The truth is Jim’s vision died with Jim. The first side effect of this sale is that, in a very real way, Muppet fans are forced into the final stage of grief: acceptance. Jim Henson is dead and the Muppets will never be the same. Sounds kind of silly to say that at this point, but I think a lot of us held onto the belief that as long as Brian and his siblings were in charge we still had a part of Jim and the Muppets wouldn’t have to change, at least not too much. That was an unreasonable expectation on our part. In a way that expectation turned the past fourteen years into an agonizingly slow grieving process in which we saw, time after time, that the post-Jim Muppets have to evolve if they are to survive.
WHY DISNEY?
But what about the Fox series one asks? Truth is, we don’t know.

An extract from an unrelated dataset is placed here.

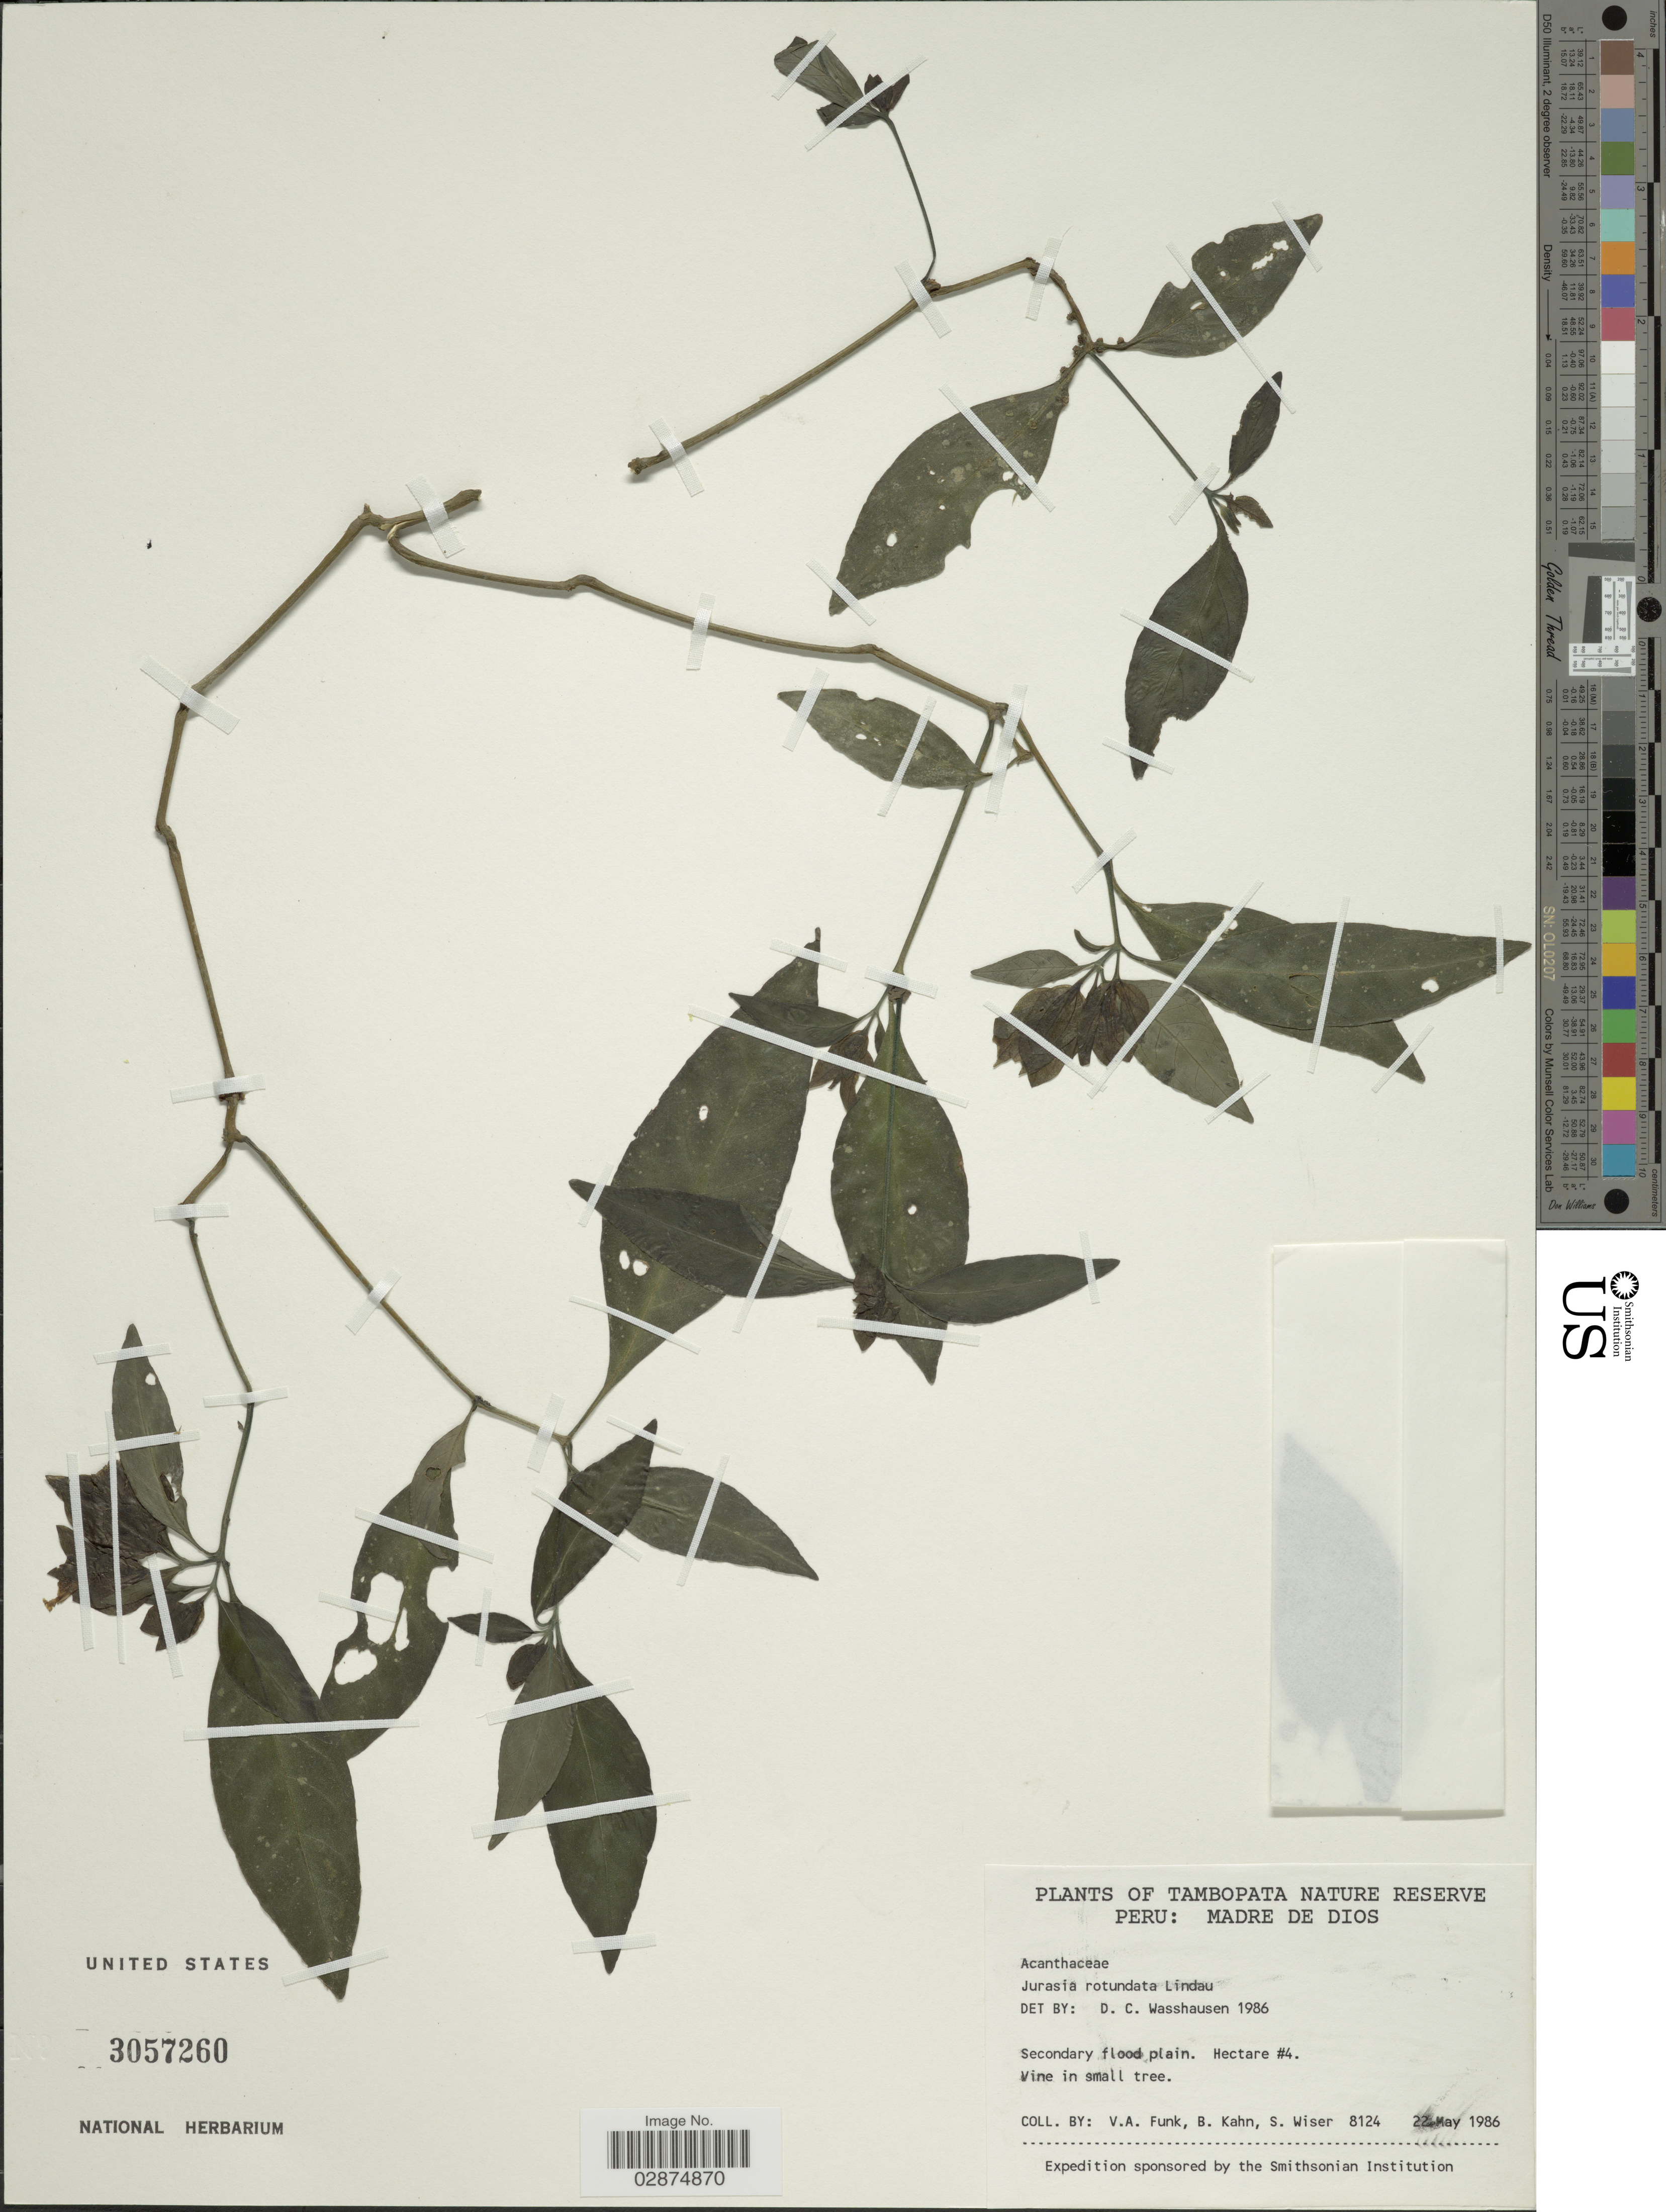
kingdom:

Did someone at Fox have a brief fit of nostalgia after picking up a Best of the Muppet Show DVD? Was it an idea they kicked around for five minutes before moving on? Did Fox want a Muppet series that was too ‘edgy’ for Henson, giving Gonzo a vocabulary that would have made the series inappropriate for a young audience? Did they simply decide advertisers wouldn’t pay for spots in a puppet show? Who knows. But I find it easy to believe Henson couldn’t get a series deal in today’s market. For the past fourteen years the Muppets have been in a holding pattern. The engines rev, they take a step forward, and they get blown back to the starting line. It’s time to move forward. So, without the money they needed to get the Muppets up and running again, and with the pull of their own dreams and career paths, what choice did the Henson kids have but to find a new home for the Muppets? And what homes were available? They needed a company with deep pockets. Disney has those. They needed a company with distribution and production capabilities. No one can build hype like Disney. They needed a company grounded in family entertainment. I’m not sure Disney can still do family entertainment, but Walt was a master and they have the market cornered on children’s entertainment.
When a charismatic leader is lost it is particularly hard to go on. Jim Henson could get movies made by sure will. He could throw out the script and follow his instincts, or the instincts of the amazingly talented people with whom he surrounded himself, and he could make it work. Jim Henson could turn his mother’s old coat into an internationally celebrated phenomenon who has given commencement speeches and performed for royalty. We, the fans, have to let go of the illusion that the Muppets can be what they were. They can’t. It’s been almost 14 years and it’s time to see what’s next for the Muppets. It doesn’t matter whether you like Disney or not, Disney is home now. I’m not saying I won’t cringe every time I see Disney’s Muppets or Disney presents Jim Henson’s Muppets, but it’s time to stop treading water and move into life after Jim.